### INFORMATION SHOWN

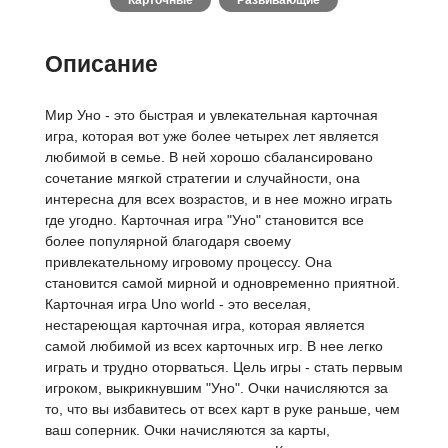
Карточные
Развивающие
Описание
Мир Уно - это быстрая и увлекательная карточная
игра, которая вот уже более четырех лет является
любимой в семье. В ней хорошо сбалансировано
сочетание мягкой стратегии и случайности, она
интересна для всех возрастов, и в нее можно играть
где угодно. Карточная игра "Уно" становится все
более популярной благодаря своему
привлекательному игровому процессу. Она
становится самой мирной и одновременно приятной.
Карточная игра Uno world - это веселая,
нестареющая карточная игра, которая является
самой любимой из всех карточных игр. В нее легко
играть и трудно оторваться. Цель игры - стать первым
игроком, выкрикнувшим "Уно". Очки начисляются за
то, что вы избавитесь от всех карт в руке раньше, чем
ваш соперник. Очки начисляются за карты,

---

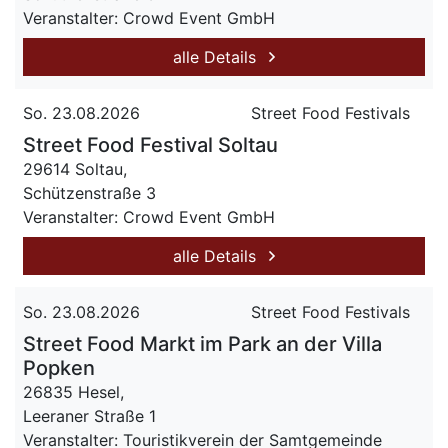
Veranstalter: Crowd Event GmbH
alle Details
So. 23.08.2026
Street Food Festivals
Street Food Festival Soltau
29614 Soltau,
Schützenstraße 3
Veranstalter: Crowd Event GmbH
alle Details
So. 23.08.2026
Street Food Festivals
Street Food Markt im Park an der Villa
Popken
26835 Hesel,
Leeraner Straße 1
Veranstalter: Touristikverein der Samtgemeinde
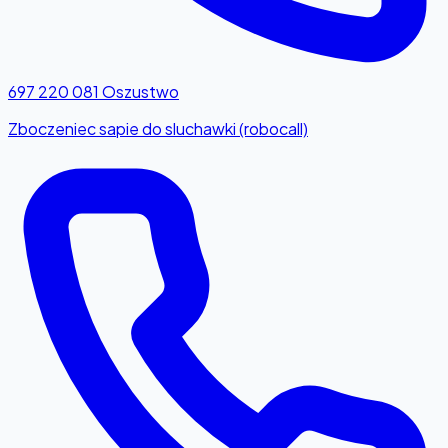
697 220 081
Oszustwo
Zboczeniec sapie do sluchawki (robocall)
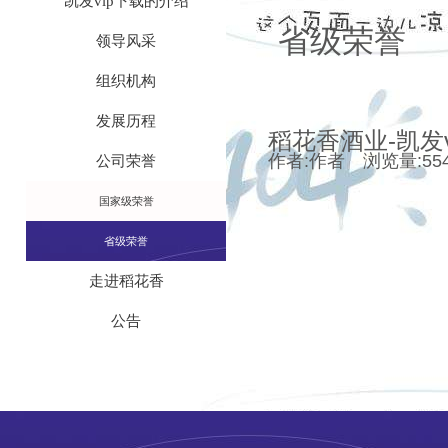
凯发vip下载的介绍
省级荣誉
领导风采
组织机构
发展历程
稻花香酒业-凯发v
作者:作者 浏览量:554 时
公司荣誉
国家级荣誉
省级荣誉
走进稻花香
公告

---

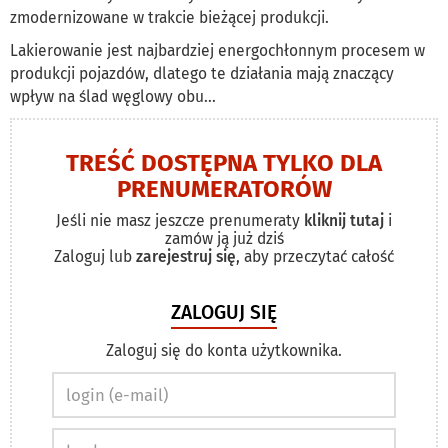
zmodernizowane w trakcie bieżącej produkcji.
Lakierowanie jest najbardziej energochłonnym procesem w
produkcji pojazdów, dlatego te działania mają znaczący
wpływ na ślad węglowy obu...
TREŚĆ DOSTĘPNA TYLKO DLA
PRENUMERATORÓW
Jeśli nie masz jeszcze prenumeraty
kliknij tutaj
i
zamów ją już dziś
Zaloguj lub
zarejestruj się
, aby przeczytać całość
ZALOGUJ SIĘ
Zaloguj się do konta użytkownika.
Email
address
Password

### PROBLEM
"Soltau" is the word to look for; copy every line of the data that has it.

### RESPONSE TO THE EXERCISE
Street Food Festival Soltau
29614 Soltau,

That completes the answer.